§ **TASK DIRECTIONS**
The answer must consist of every line in the records that contains the word "proposed".

(Saved data entries)
Start of Block
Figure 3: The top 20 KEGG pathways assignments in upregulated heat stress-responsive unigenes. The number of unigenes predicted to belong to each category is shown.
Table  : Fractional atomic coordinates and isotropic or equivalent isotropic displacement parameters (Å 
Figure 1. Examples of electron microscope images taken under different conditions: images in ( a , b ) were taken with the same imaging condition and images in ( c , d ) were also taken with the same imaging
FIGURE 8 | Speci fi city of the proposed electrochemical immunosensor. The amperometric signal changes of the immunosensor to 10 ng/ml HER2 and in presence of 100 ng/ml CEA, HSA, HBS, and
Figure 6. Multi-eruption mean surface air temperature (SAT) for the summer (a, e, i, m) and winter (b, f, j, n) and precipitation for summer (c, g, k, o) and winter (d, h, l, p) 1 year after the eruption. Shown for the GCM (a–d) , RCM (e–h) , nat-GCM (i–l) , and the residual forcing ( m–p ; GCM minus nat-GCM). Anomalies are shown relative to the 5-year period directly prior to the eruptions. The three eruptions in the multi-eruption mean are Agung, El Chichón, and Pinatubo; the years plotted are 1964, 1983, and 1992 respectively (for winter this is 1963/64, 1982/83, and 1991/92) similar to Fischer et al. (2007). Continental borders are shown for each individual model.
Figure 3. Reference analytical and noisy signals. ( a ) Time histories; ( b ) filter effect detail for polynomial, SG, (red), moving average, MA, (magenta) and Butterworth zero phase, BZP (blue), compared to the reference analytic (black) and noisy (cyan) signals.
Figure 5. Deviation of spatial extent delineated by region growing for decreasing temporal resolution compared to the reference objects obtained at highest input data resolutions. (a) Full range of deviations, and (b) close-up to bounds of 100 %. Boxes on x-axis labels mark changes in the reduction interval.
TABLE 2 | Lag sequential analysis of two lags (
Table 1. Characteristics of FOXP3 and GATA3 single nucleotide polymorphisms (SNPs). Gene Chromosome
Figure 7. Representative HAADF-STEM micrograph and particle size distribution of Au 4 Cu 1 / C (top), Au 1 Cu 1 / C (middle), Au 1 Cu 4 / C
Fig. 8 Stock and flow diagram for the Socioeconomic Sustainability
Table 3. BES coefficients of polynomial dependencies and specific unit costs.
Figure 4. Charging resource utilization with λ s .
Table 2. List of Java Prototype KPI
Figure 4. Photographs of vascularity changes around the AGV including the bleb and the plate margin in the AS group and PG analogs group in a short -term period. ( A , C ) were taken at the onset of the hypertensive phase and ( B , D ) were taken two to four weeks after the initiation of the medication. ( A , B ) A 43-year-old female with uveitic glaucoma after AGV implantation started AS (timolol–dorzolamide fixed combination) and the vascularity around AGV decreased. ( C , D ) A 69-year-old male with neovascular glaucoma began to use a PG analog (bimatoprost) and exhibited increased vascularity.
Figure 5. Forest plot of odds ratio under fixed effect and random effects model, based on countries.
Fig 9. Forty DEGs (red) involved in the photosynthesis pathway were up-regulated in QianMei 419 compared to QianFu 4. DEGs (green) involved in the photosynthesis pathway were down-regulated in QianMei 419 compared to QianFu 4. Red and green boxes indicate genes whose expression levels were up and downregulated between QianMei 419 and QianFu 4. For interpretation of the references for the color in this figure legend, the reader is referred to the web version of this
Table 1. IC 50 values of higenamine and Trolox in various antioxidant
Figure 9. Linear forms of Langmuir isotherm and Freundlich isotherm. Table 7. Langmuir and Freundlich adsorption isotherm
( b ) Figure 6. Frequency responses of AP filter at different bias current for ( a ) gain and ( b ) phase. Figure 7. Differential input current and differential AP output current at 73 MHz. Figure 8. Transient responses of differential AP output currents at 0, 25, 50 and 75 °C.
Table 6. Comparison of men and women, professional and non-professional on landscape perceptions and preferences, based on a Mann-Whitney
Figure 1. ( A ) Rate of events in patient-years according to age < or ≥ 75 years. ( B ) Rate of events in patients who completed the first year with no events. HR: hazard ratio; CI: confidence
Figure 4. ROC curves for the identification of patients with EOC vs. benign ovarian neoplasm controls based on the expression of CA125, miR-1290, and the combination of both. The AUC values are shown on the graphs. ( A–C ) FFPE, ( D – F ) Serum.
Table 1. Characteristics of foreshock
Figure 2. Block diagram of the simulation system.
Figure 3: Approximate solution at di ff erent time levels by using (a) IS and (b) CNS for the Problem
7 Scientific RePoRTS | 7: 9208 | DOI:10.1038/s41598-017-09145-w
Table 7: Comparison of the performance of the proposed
End of Block
§ **PROBLEM SOLUTION**
FIGURE 8 | Speci fi city of the proposed electrochemical immunosensor. The amperometric signal changes of the immunosensor to 10 ng/ml HER2 and in presence of 100 ng/ml CEA, HSA, HBS, and
Table 7: Comparison of the performance of the proposed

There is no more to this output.